On any contentious issue, you can guess, without asking, where ALIA stands – just think of the latest left-wing cause de jour, and bingo, there’s your answer. But on the serious issue of censorship, libraries are not the bastions of free speech that ALIA, with a heavy heart and a plaintive look, would like to portray. I should know, I’ve worked in libraries for over twenty years, and I’ve witnessed, with my own eyes, censorship being practised by library staff – censorship which was condoned, or, at the very least, covered up by library management (the majority of whom are members of ALIA), because they empathised with the jejune enthusiasm and ethical reasoning of the staff involved in banning books critical of woke politics and especially of transgender ideology.

That’s the only rational explanation for the librarians’ response to staff cancelling reservations, deliberately mis-shelving books, hiding books, physically removing books from the library, and ultimately, deleting books from the library catalogue. (I suspect that titles which don’t meet the dictates of Woke ideology are being shadow banned by IT staff in libraries all over Australia). The censored books were Trans: When Ideology meets Reality by Helen Joyce and Irreversible Damage: The Transgender Craze Seducing our Daughters by Abigail Shrier. No stern emails explaining that free speech is the foundational principle of the public library service were sent to staff. The miscreants were not hauled before the Diversity, Equity and Inclusion commissars of the Human Resources Department. The mal-educated, censorious authoritarians were not sanctioned in any way. Each of them, mirabile dictu, are studying to become library technicians and librarians. Their upwardly mobile professional careers continues apace, in other words.
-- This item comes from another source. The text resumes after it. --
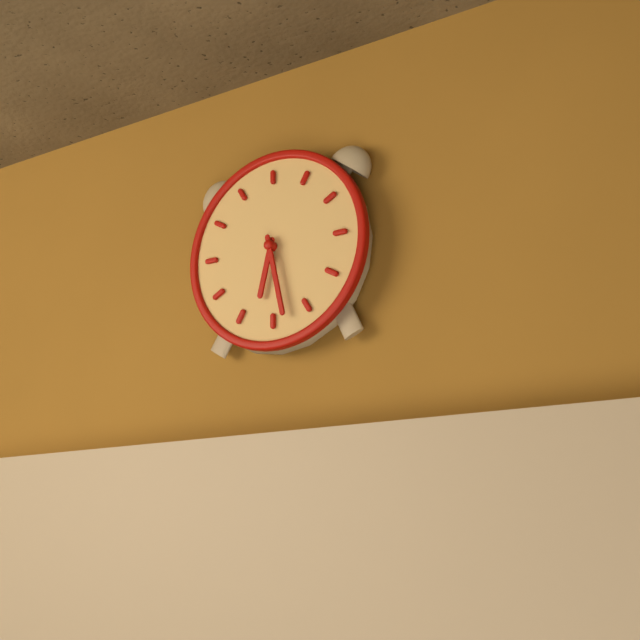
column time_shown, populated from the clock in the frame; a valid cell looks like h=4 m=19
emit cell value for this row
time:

As to the Cumberland Council meeting about the book ban, which can be accessed on the council’s website, it’s a farrago of transgender logical fallacies, circular reasoning, the abuse of language, hyperbolic emotions and name calling. One speaker complains about being misgendered, as if identity politics wasn’t central to the controversy, then invokes freedom, while being oblivious to people’s right to follow their conscience, including the freedom to not believe in transgender ideology.
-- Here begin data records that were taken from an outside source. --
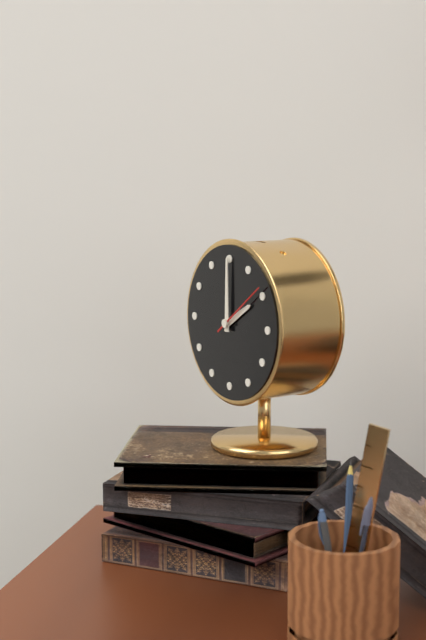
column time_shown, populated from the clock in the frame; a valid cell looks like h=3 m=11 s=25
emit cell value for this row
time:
h=2 m=0 s=9
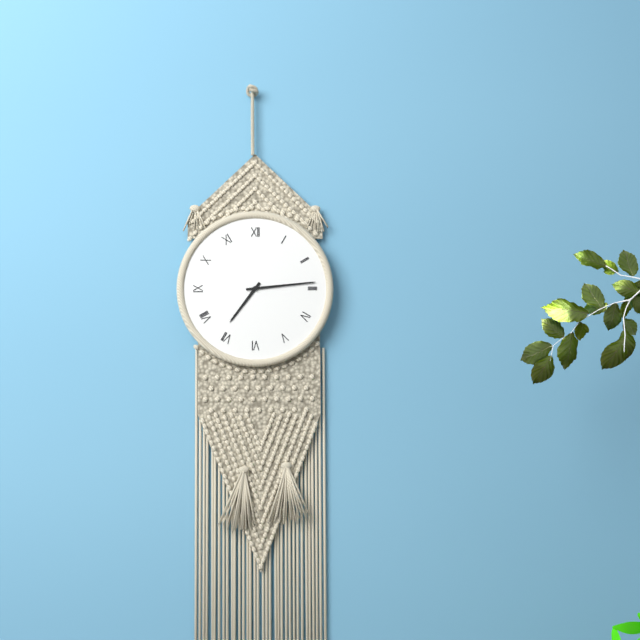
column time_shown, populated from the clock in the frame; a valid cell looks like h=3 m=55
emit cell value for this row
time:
h=7 m=14
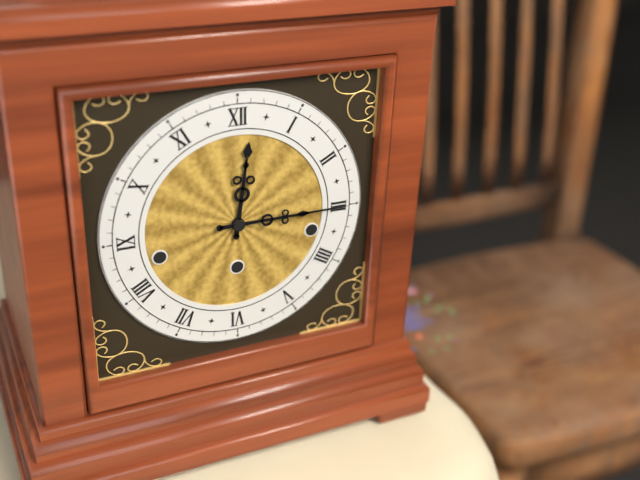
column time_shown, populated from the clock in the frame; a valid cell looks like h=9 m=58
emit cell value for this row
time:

Another speaker claims that early childhood educators, through their training, which has been captured, like much of psychology, by social justice ideology, (and hence is as unreliable a source as it is possible to cite), know how to educate children. You’d get vertigo while attempting to eat your own head trying to rationalise that logic.

As to the neutrality of ALIA’s statement and it’s commitment to free speech, either the leadership of ALIA is ignorant about politics or they’re playing the public. In their statement, ALIA claims to ‘stand with Equality Australia’, which is another circular argument, because Equality Australia is a political lobby group that advocates for transgender ideology, which is the philosophy at the core of the current controversies. ‘Properly counting’, (as Equality Australia states as one of its goals), LGBTQ+ people in the census, means the institutional embedding of gender ideology in Australia, including the use of pronouns, which, as the UK’s Cass Review states, leads vulnerable children on a pathway to puberty blockers, cross-sex hormones and life-altering surgery. Once again, we have a circular argument. (We’ll reference you, you’ll reference us, and we’ll both reference them).
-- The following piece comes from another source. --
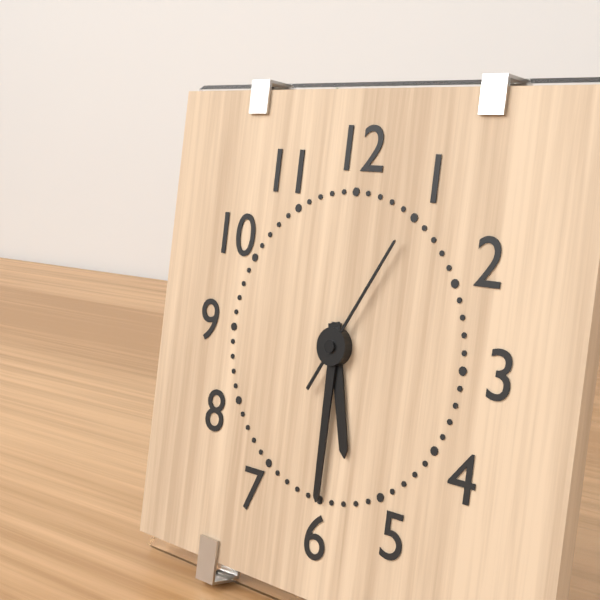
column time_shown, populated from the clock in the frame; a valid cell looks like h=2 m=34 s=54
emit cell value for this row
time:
h=5 m=30 s=5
Incidentally, the UK government has recently banned civil servants from wearing rainbow lanyards; and is removing Diversity, Equity and Inclusion philosophy from public sector bodies because the UK government claims, correctly, that DEI is politics being introduced ‘by the back door’.

Nobody, apart from an infinitesimally small number of cranks, wants to ban books. All critics of transgender ideology desire is that books are classified as age appropriate. Pretending otherwise is a lie.